@irisrun/sandbox
v0.4.0
Published
Iris sandbox boundary — SandboxBackend/SandboxSession with a deny-all network floor + credential brokering (secret never enters the sandbox). inmemory backend (unit) + docker backend (manual smoke). Host-side, zero external deps.
Readme
@irisrun/sandbox
The security floor: deny-all by default, secrets that never enter the box.

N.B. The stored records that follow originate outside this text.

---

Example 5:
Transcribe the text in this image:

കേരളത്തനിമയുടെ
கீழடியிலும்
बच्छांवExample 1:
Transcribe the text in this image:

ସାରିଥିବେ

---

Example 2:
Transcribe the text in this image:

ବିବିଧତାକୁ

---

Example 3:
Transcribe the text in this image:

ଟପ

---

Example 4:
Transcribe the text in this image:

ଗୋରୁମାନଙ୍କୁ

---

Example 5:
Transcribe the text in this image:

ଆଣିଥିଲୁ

Untrusted tool code runs inside a SandboxSession rooted at /workspace with a
deny-all network floor; egress is allowlisted per host and named credentials are
brokered at the boundary — the secret is injected into the outbound request as
it leaves, so only the marker name ever crosses into the sandbox.
What it is
SandboxBackend / SandboxSession are the boundary: run, readFile /
writeFile (rooted at /workspace; a path outside it is rejected), and
setNetworkPolicy. NetworkPolicy is "deny-all" (the secure default),
"allow-all", or { allow: [...] }; networkAllows / normalizeHost enforce
the allowlist and makeCredentialBroker brokers a named secret into the
OutboundRequest. Two backends ship: inMemoryBackend carries the unit suite
(an in-memory /workspace, a deterministic command allowlist, a firewall that
consults policy + broker), and dockerBackend gives real isolation via the
docker CLI (docker run --network none by default; exercised by a manual
docker smoke). startEgressProxy is the real host-side node:http forward proxy
that un-gates the docker backend's per-host {allow} egress: it enforces the
allowlist, brokers the credential named by the SECRET_HEADER (x-iris-secret)
into the outbound request, and keeps a live append-only egress[] audit log.

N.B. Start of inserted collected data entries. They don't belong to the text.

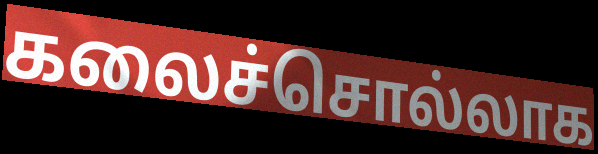
கலைச்சொல்லாகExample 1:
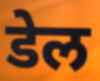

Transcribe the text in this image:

डेल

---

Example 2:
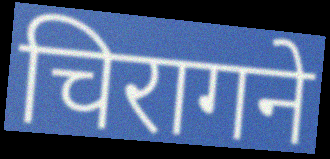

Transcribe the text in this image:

चिरागने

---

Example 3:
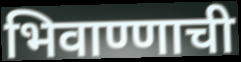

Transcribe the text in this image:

भिवाण्णाची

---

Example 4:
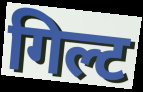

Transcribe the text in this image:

गिल्ट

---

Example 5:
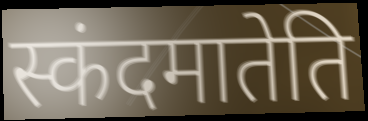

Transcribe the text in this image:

स्कंदमातेति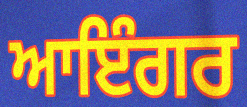
ਆਇੰਗਰ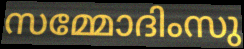
സമ്മോദിംസു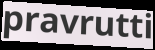
pravruttiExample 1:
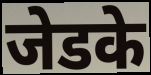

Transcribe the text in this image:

जेडके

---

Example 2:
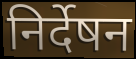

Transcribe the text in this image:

निर्देषन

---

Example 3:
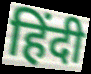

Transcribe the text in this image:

हिंदी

Secrets are never passed as -e / args / volume — they are brokered at the
proxy, so they never enter the container. Host-side; depends on @irisrun/core
only, zero external deps.
Use it
Library-only (no CLI). Create a session from a backend (inMemoryBackend for
tests, dockerBackend for real isolation); for brokered egress, startEgressProxy
and route the container through it via HTTP(S)_PROXY.
See docs/Security: sandbox threat model and docs/Tools.
Part of Iris — own, portable, verifiable state.